== The problem ==
Please output every entry below exactly as written, leaving out any pictures.

== Data for this task ==
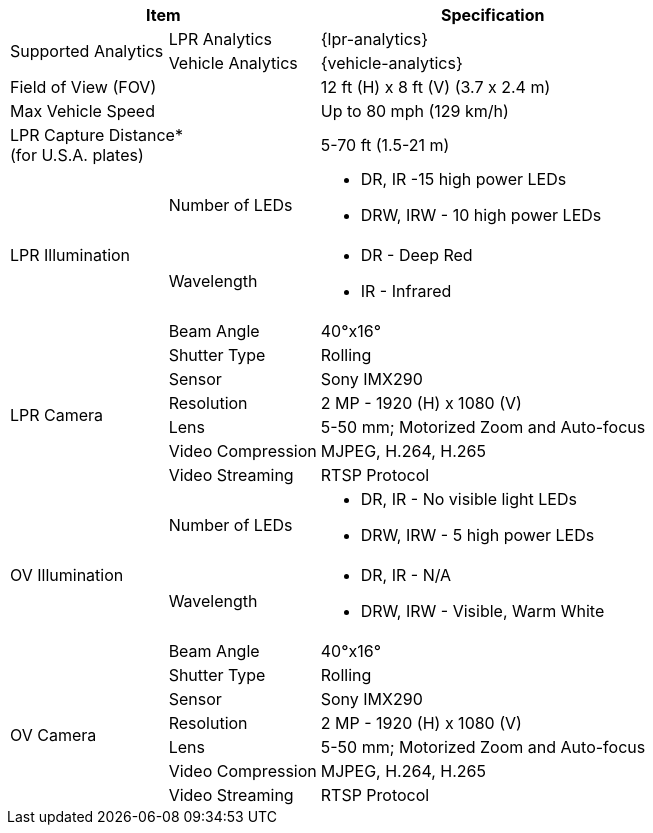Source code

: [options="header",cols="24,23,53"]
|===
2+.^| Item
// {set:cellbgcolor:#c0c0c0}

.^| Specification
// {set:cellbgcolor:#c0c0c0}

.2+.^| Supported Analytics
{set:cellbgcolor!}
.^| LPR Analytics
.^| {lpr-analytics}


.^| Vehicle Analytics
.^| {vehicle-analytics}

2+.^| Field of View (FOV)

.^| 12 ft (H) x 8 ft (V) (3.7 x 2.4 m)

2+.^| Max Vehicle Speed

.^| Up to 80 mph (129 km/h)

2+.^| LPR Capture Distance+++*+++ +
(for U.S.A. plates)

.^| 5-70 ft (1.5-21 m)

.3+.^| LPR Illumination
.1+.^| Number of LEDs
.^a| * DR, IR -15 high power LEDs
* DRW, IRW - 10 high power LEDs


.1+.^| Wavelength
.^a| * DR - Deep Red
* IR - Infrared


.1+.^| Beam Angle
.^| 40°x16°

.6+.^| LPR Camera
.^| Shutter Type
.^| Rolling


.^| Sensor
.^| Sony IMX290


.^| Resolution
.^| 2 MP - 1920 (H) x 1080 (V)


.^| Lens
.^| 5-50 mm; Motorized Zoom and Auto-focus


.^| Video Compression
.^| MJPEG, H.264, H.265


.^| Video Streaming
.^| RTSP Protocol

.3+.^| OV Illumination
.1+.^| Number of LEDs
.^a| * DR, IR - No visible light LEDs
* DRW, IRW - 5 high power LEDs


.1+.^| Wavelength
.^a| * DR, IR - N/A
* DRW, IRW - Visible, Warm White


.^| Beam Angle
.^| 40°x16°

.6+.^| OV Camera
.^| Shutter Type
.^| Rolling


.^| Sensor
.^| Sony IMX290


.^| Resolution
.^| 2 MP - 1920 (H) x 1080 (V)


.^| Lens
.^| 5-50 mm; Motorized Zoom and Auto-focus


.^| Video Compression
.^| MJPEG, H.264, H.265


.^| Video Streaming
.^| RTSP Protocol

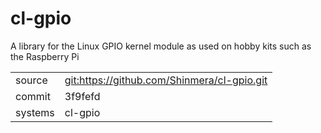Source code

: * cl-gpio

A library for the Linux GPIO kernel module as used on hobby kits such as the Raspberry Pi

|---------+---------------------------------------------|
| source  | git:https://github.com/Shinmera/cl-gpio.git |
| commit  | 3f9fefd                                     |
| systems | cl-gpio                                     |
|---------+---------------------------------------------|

== The answer ==
Source code

: [options="header",cols="24,23,53"]
|===
2+.^| Item
// {set:cellbgcolor:#c0c0c0}

.^| Specification
// {set:cellbgcolor:#c0c0c0}

.2+.^| Supported Analytics
{set:cellbgcolor!}
.^| LPR Analytics
.^| {lpr-analytics}


.^| Vehicle Analytics
.^| {vehicle-analytics}

2+.^| Field of View (FOV)

.^| 12 ft (H) x 8 ft (V) (3.7 x 2.4 m)

2+.^| Max Vehicle Speed

.^| Up to 80 mph (129 km/h)

2+.^| LPR Capture Distance+++*+++ +
(for U.S.A. plates)

.^| 5-70 ft (1.5-21 m)

.3+.^| LPR Illumination
.1+.^| Number of LEDs
.^a| * DR, IR -15 high power LEDs
* DRW, IRW - 10 high power LEDs


.1+.^| Wavelength
.^a| * DR - Deep Red
* IR - Infrared


.1+.^| Beam Angle
.^| 40°x16°

.6+.^| LPR Camera
.^| Shutter Type
.^| Rolling


.^| Sensor
.^| Sony IMX290


.^| Resolution
.^| 2 MP - 1920 (H) x 1080 (V)


.^| Lens
.^| 5-50 mm; Motorized Zoom and Auto-focus


.^| Video Compression
.^| MJPEG, H.264, H.265


.^| Video Streaming
.^| RTSP Protocol

.3+.^| OV Illumination
.1+.^| Number of LEDs
.^a| * DR, IR - No visible light LEDs
* DRW, IRW - 5 high power LEDs


.1+.^| Wavelength
.^a| * DR, IR - N/A
* DRW, IRW - Visible, Warm White


.^| Beam Angle
.^| 40°x16°

.6+.^| OV Camera
.^| Shutter Type
.^| Rolling


.^| Sensor
.^| Sony IMX290


.^| Resolution
.^| 2 MP - 1920 (H) x 1080 (V)


.^| Lens
.^| 5-50 mm; Motorized Zoom and Auto-focus


.^| Video Compression
.^| MJPEG, H.264, H.265


.^| Video Streaming
.^| RTSP Protocol

Source code

: * cl-gpio

A library for the Linux GPIO kernel module as used on hobby kits such as the Raspberry Pi

|---------+---------------------------------------------|
| source  | git:https://github.com/Shinmera/cl-gpio.git |
| commit  | 3f9fefd                                     |
| systems | cl-gpio                                     |
|---------+---------------------------------------------|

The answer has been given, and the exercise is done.